Most mornings at home begin with me sharing a cup of piping-hot tea with my mother as she cooks up a storm in the kitchen. It is her safe space, and has seen several conversations and debates about everything under the sun, that are kept going with an endless supply of biscuits or other homemade snacks and sweets.
A second school of sorts, the kitchen was also where I learnt some of the most important lessons of life and one of them was that the action of eating is meant to be more than just an act, but an experience.
Everytime she would cook something special, she would insist upon some patience. While I would want to gobble it all up, she would ask me to pause, and try eating with my senses in the order of sight, smell, touch, sound and taste.
And the first sense, or sight in this regard would hold considerable significance. Because, way before the trend of instagrammable food began, she was a true believer of the power of sight in the action of eating.
And she, as usual, knew best. There are a few special traditional Indian delicacies that blur the lines between food and art, and are truly too beautiful to eat. Here are some of them:
1. Nakshi Pitha
An intricately carved rice cake, this traditional dessert originated in the rural parts of undivided Bengal and mimics floral motifs that are abound in artistic expressions like alpana (rangoli) or embroidered quilts also known as kantha.
The name ‘nakshi’ comes from nakshi kantha, a rural artform of embroidering fabric used both for wearables as well as decor.
This delicacy is made from a dough of rice flour that is rolled out and strenuously carved into designs of creepers, flowers and plants, using needles, hairpins, date thorns, twigs etc. One can either deep fry the rice cakes and dip in sugar syrup, or can even let them dry and store for later use.
From weddings, harvest festivals to Bengali New Year celebrations, Nakshi Pitha is a constant culinary reminder of Bengal’s artistic past that was once heavily dominated by women’s folk art.
2. Imarti or Jangiri
Jalebi’s sophisticated cousin, Imarti or Amriti or Jangiri is extremely popular all across India, not just for its sugary brilliance but also the visual appeal.
Made by deep-frying in desi ghee or oil, this sweet is made from a thick liquid batter of black gram flour that is piped into thin circular flower-like motifs through a stitched cloth. Once fried it is then dipped in sugar syrup and left to expand.
In comparison to humble jalebi, imarti not only wins extra points for sweetness, but is also known for its complicated geometric patterns that display its maker’s artistic prowess.
3. Goyna or Gohona Bori
Made of lentil or dal mixed with poppy seeds and spices, this dry dumpling is known for its ornamental shapes that come in a bouquet of variety. The name itself, goyna or gohona means jewels or ornaments in Bengali.
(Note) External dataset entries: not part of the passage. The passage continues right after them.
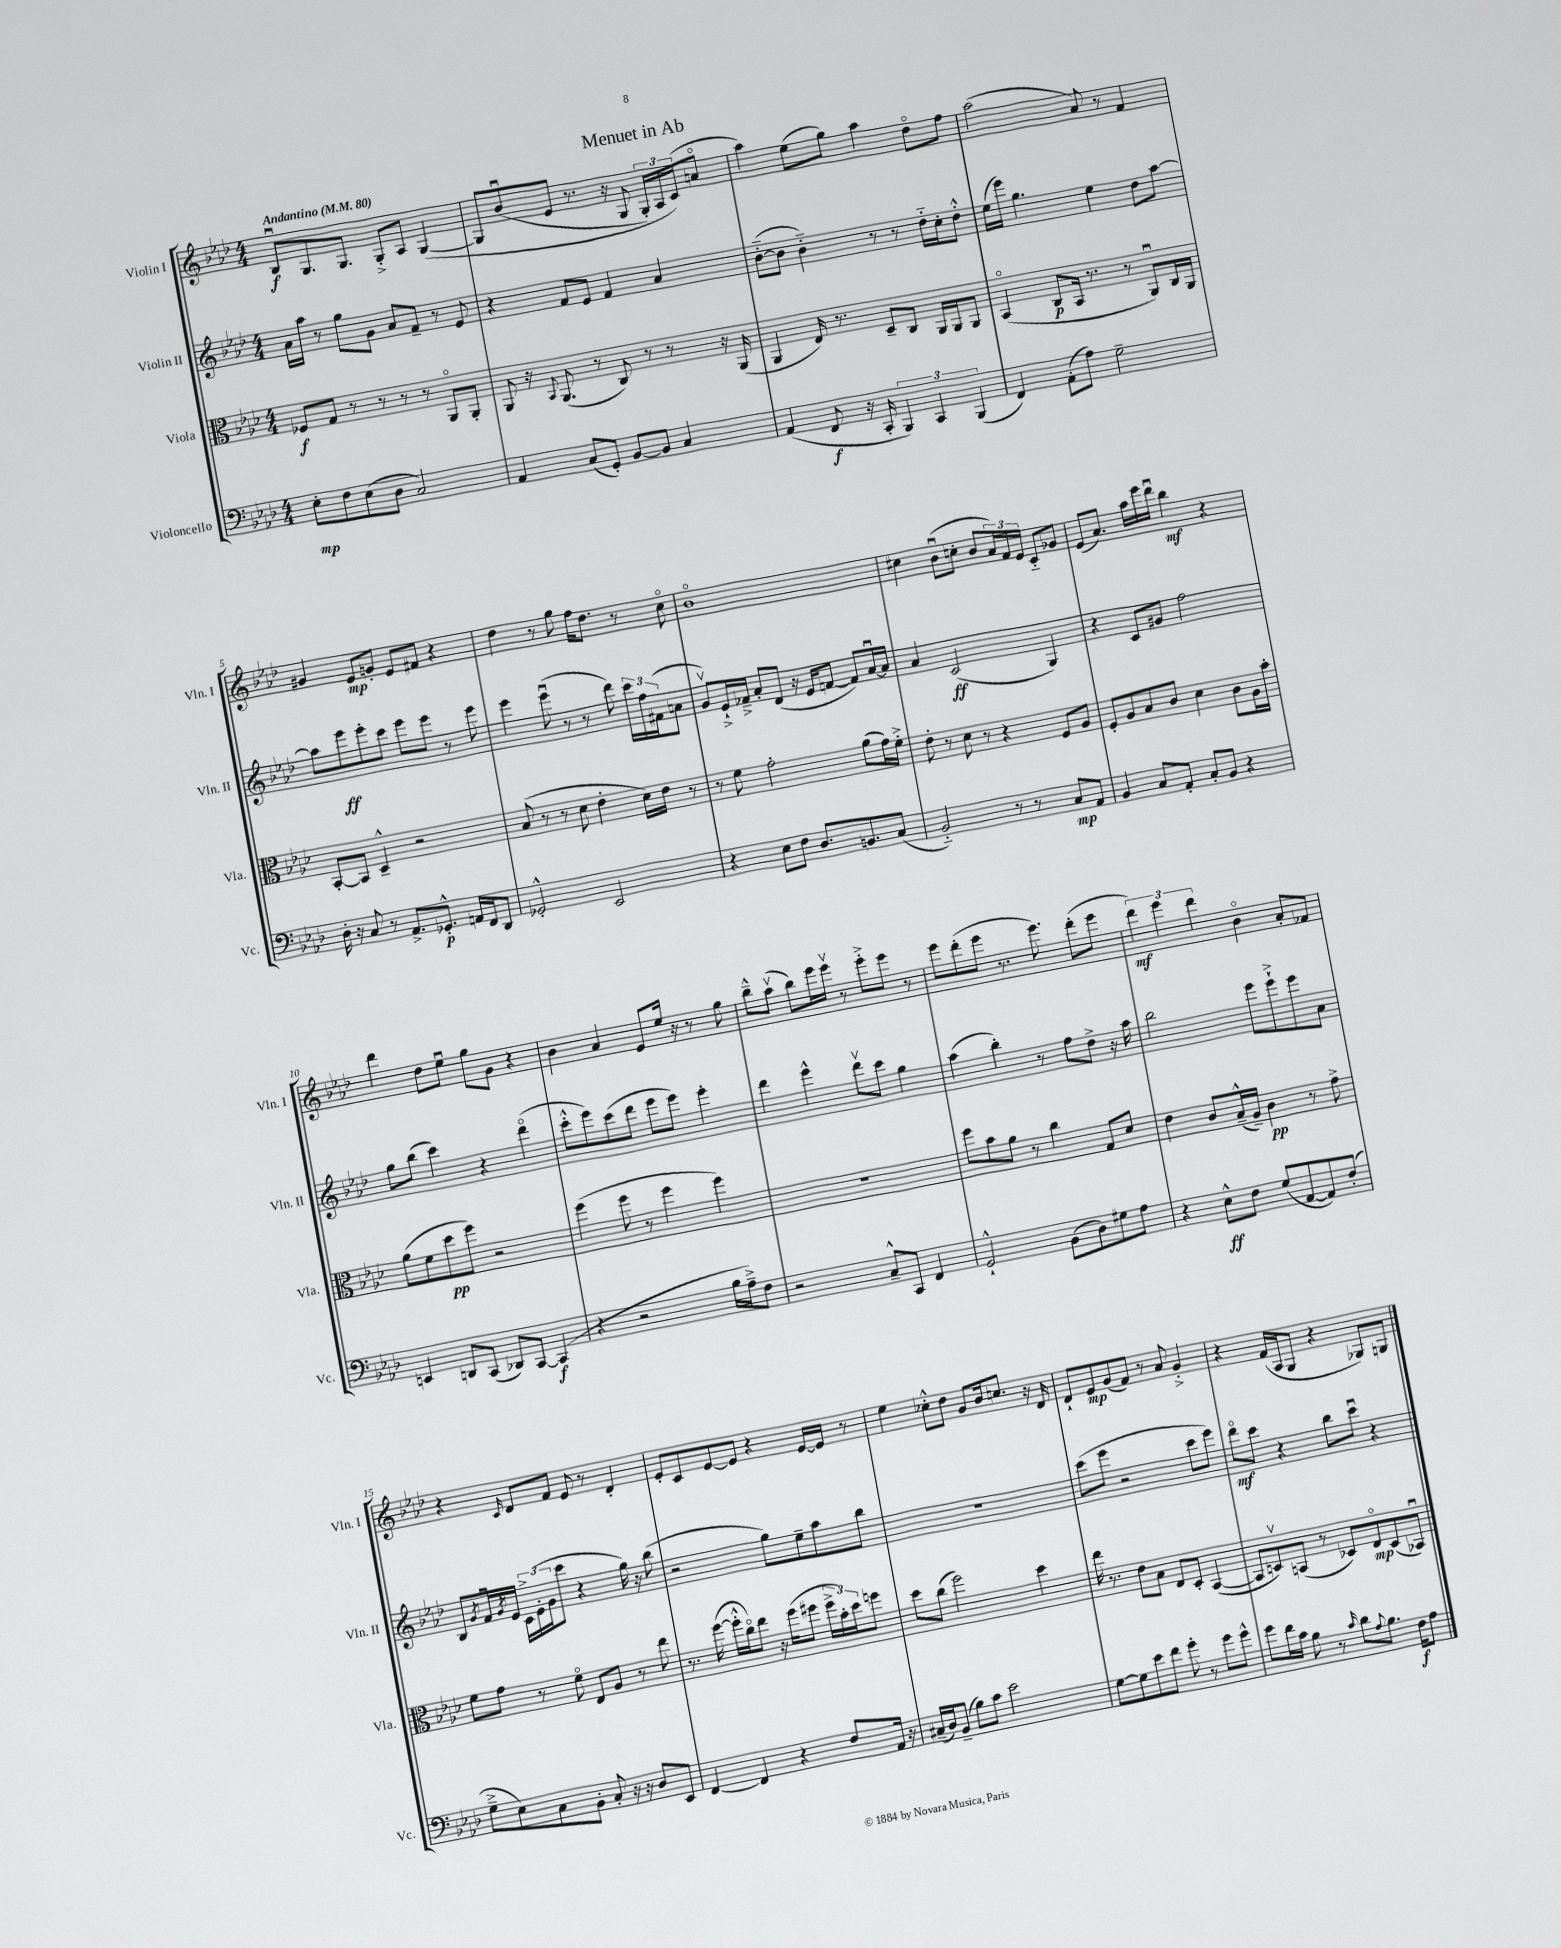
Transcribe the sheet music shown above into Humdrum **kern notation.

**kern	**kern	**kern	**kern
*staff4	*staff3	*staff2	*staff1
*clefF4	*clefC3	*clefG2	*clefG2
*k[b-e-a-d-]	*k[b-e-a-d-]	*k[b-e-a-d-]	*k[b-e-a-d-]
*M4/4	*M4/4	*M4/4	*M4/4
*MM80	*MM80	*MM80	*MM80
8E-'\L	8F-/L	16a-\LL	8B-u/L
.	.	16aa-\JJ	.
8F\	8G/J	8r	8.G/
(8E-\	8r	8gg\L	.
.	.	.	8.G/J
8D-\J	8r	8g\J	.
2C/)	8r	8a-/L	8G'^/L
.	8r	8f~/J	8A-/J
.	8AA-o/L	8r	&([4G/
.	8AA-'/J	8e-/	.
=	=	=	=
4AA-/	8AA-/	4r	8G/]L
.	16r	.	(8b-u/
.	8qqBB-/	.	.
.	(8.AA-/	.	.
(8C/L	.	8f/L	8e-/J
8GG'/J)	8r	8e-/J	8.r
[8BB-/L	8C/)	4f/	.
.	.	.	16r
8BB-/]J	8r	.	8G/
4C/	8r	4a-/	24G'/LL)
.	.	.	24A-/
.	.	.	(24c/J&)
.	16r	.	8ao/J
.	(16AA-/	.	.
=	=	=	=
(4AA-/	4AA-/	([8b-'~\L	4aa-\)
.	.	8b-\]J	.
8FF/	16E-/)	4b-'~\)	(8ee-\L
.	8.r	.	.
16r	.	.	8gg\J)
16CC'/	.	.	.
6BBB-/)	8D-~/L	8r	4aa-\
.	8C/J	8r	.
6CC/	.	.	.
.	16AA-/LL	16dd-'~\LL	8dd-o\L
.	16AA-/J	16cc'\J	.
(6BBB-/	.	.	.
.	8AA-/J	8dd-'^^\J	8ff\J
=	=	=	=
4FF/)	(4BB-o/	(16ee-\LL	(2aa-\
.	.	16eee-\JJ)	.
.	.	4.gg\	.
(8AA-'\L	8C/L	.	.
8A-\J)	16BB-/Jk	.	.
.	8.r	.	.
2G~\	.	4ee-\	8a-/)
.	8r	.	8r
.	8AA-u/L)	8dd-\L	4f/
.	16C/L	[8aa-\J	.
.	16AA-/JJ	.	.
=	=	=	=
16D-'\	[8BB-'/L	8aa-\]L	4g#/
16r	.	.	.
8C/	8BB-/]J	8eee-\	.
8r	4D-~^^/	8eee-'\	8e-/L
8.AA-^/L	.	8ccc\J	8g'/J
.	2r	8eee-\L	8e-/L
8.GG-'^^/J	.	.	.
.	.	8eee-\J	8f#/J
16AA/LL	.	8r	4r
16FF/J	.	.	.
8DD-/J	.	8eee-\	.
=	=	=	=
2GG-'^^/	(8B-/	4eee-\	4dd-\
.	8r	.	.
.	8r	(8eee-u\	8r
.	8d-\	8r	8gg\
2EE-/	4e-'\	8r	16ff\LK
.	.	.	8.dd-\J
.	.	8ddd-\)	.
.	16d-\LL)	24ccc\LL	8r
.	.	24ff\	.
.	16e-\JJ	.	.
.	.	(24f#\J	.
.	8r	8a\J	8cco\
=	=	=	=
4r	8r	8gv/L)	1b-o
.	8f\	16e-`^/L	.
.	.	16f-~^/JJ	.
8E-\L	2g'\	8a-'/L	.
8F\J	.	(8d-/J	.
8.D-/L	.	16r	.
.	.	16e-/LK	.
.	.	[8f/J	.
8.BB/	.	.	.
.	(8a-\L	8f/]L)	.
(8C/J	16g\L)	[16a-u/L	.
.	16f'^\JJ	16a-/]JJ	.
=	=	=	=
2BB-'~/)	8e-'\	4a-/	4cc#\
.	8r	.	.
.	8d-\	(2c/	(8b-u\L
.	8r	.	8cc'\J
8r	4r	.	8b-/L
8r	.	.	24a-/L)
.	.	.	24f/
.	.	.	24e-/JJ
8C/L	8F/L	4G/)	8c'~/L
8AA-/J	8A-/J	.	8g-/J
=	=	=	=
4BB-/	8F'/L	4r	(8e-/L
.	8A-/	.	8.a-/J)
8C/L	8B-/	8c/L	.
.	.	.	16aa-\LL
8AA-'/J	8c/J	8g#/J	16eee-\
.	.	.	16ddd-u\JJ
8C'/L	4d-\	2ff\	4bb-\
8BB-/J	.	.	.
4r	8c\L	.	4r
.	16A-\L	.	.
.	16b-'\JJ	.	.
=	=	=	=
4EE/	(8a-\L	8gg\L	4ddd-\
.	8f\	(8bb-\J	.
8DD/L	8dd-\	4ccc\)	8dd-\L
(8CC/J	8ff\J)	.	8ee-u\J
8DD-/L)	2r	4r	8gg\L
[8CC/J	.	.	8g\J
(4CC/]	.	(4ddd-o\	4r
=	=	=	=
4r	(4ff\	8ccc'^^\L	4b-\
.	.	8eee-\)	.
2r	8ff\	(8ccc\	4a-/
.	8r	8ddd-\J	.
.	4ff\	8eee-\L	8e-/L
.	.	8eee-\J)	16ee-/Jk
.	.	.	16r
16B-\LL	4ff\)	4eee-'\	8r
16A-~^\J)	.	.	.
8F\J	.	.	8gg\
=	=	=	=
2r	1r	4ddd-\	8bb-~^^\L
.	.	.	(8aa-v\J
.	.	4eee-^^\	8bb-\L)
.	.	.	16eee-\L
.	.	.	16eee-v\JJ
8C~^^/L	.	8ddd-v\L	8r
8CC/J	.	8ccc\J	8eee-'^\L
4FF/	.	4gg\	8eee-\J
.	.	.	8r
=	=	=	=
2GG`^^/	8ff\L	(4aa-\	8eee-\L
.	8b-\	.	(8ddd-'\
.	8a-\J	4bb-'\)	8eee-\J
.	8r	.	8.r
(8BB-\L	4cc\	8r	.
.	.	.	8.eee-\)
8D-\)	.	8ff\L	.
8G#\	8G/L	8dd-^\J	(8ddd-'\L
8A-\J	8d-/J	16r	8eee-\J
.	.	16aa-\	.
=	=	=	=
4r	4e-\	2bb-\	6ddd-\)
.	.	.	6eee-\
8E-^^\L	8c/L	.	.
.	.	.	6ddd-\
8F\J	(16B-~^^/L	.	.
.	16A-~/JJ)	.	.
(8G/L	4c\	8eee-\L	4b-o\
[8AA-/	.	8eee-`^\	.
8AA-/])	8r	8eee-\	8a-'/L
(8F'/J	8g^\	8a-\J	8f-/J
=	=	=	=
8G~^\L	8f\L	8B-/L	4r
.	.	8qg/	.
8E-\)	8g\J	16fu/L	.
.	.	8qg/	.
.	.	16e-/JJ	.
.	.	.	16qqc/
8C\	8r	24c^\LL	8d-/L
.	.	(24e-'\	.
.	.	24g\J	.
8BB-'\J	8fo\	8ccc\J	8f/J
8C'/	8E-/L	4r	8e-/
16r	8A-/J	.	8r
16r	.	.	.
8D-/L	8r	16gg\)	4d-'/
.	.	16r	.
8EE-/J	8ee-\	(8bb-\	.
=	=	=	=
[4FF/	8.r	2r	8e-'/L
.	.	.	8c/
.	([16ff\	.	.
4FF/]	16ff'^^\]LL	.	[8e-/
.	16cco\J)	.	.
.	8ee-\J	.	8e-/]J
4r	16r	8gg\L)	4r
.	(16ff\LK	.	.
.	8ff#\J	8ee-~\	.
8F/L	24ff#^\LL	8aa-\	[16e-/LL
.	24b-'\)	.	.
.	.	.	16e-/]JJ
.	24dd-\J	.	.
16AA-/Jk	8ff\J	8bb-\J	8r
16r	.	.	.
=	=	=	=
(16C#~/LL	8dd-\L	1r	4ee-\
16D-/J)	.	.	.
(8BB-~/J	(8cc\J	.	.
8B-\L)	2ff\)	.	8cc-'^^\L
8c\J	.	.	8dd-\J
2e-\	.	.	8g/L
.	.	.	16b-/k
.	.	.	8.cc/J
.	4dd-\	.	.
.	.	.	16r
.	.	.	16d-/
=	=	=	=
[8G\L	16ee-\	(8ccc\L	8d-`/L
.	8.r	.	.
8G\]	.	8eee-\J	8e-/
8e-\	8e-\L	2r	(8g/
8f\J	8B-\J	.	8f/J)
8g'\	8E-/L	.	8r
8r	8D-'/J	.	8a-/
8g\L	([4BB-/	8ccc\L	4g'^/
8g^^\J	.	8eee-\J)	.
=	=	=	=
8g\L	8BB-/]L	8ddd-o\L	4r
16f\L	8Dv/)	8ccc\J	.
16c\JJ	.	.	.
8B-\	(8BB/J	4r	(16f/LL
.	.	.	16A-/J
8r	8r	.	8G/J
16qqc/	.	.	.
8d-\L	8D-/L)	8bb-\L	4r
8qqA-/	.	.	.
8.B-\J	8E-o/	8cccu\J	.
.	(8D-/	4r	8G-/L)
16F\LK	.	.	.
8A-\J	8BB-u/J)	.	8G/J
==	==	==	==
*-	*-	*-	*-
One of the most interesting stories associated with this ornate version of bori, is its connection to the Tagore family. In 1930, a student of Shantiniketan, Seba Maiti presented Rabindranath Tagore gohona bori freshly made by his mother Hirnmayi Debi and grandmother, Sheratakumari Debi.
Taken aback by the artistic brilliance of the edibles, he wrote a letter seeking permission to preserve photographs of these boris at the Art Building of Shantiniketan. In fact, Abanindranath Tagore, his nephew and a prominent artist at the time, felt that Gohona Bori was worthy of being called art, and that baking it or eating it might be an act of destruction!
4. Suryakala and Chandrakala
Although both desserts originate in Bihar, they are now synonymous with Diwali and Holi celebrations across India.
They are made from a flour dough with a stuffing of coconut mixed with dry fruits, khoya, semolina, cardamom and sugar. Much like Nakshi Pitha, the stuffed dumplings are deep fried in oil or ghee until golden and then let to rest and expand in a vessel full of sugar syrup.
After a few minutes of rest, the glazed golden dumplings are separated from the syrup, dried and served as snacks.
5. Kodma Batasa or Panchadara Chilakalu
On the eve of Poila Baishakh (Bengali New Year), one can see the local kirana or grocery stores selling heaps of sugary candies shaped like swans, parrots, hens, horses, temples etc, in pinks, whites and yellows. They called this traditional sugar candy, Kodma Batasa.
A similar image surfaces in South India during Makar Sankranti, when the same is sold but is known by the name Sakkare Acchu or Panchdara Chilakalu. In North India, it is also known as Khilona Batasa.
Whatever the name, these tiny sweet figurines come in various shapes and sizes and are made using wooden moulds. Some keep it simple with a sugar candy mixture, others add more complexity with dried coconut, jaggery and dal, making it a sweet tooth foodie’s dream come true.
Most of these delicacies are on the sweeter side and over the years have become an integral part of festive cuisine in India. Be it for festive gatherings or for decorating wedding gifts, also known as totto or shagun, these artistic foods have continued to hold the threads of culture, art and society, in a truly delicious knot.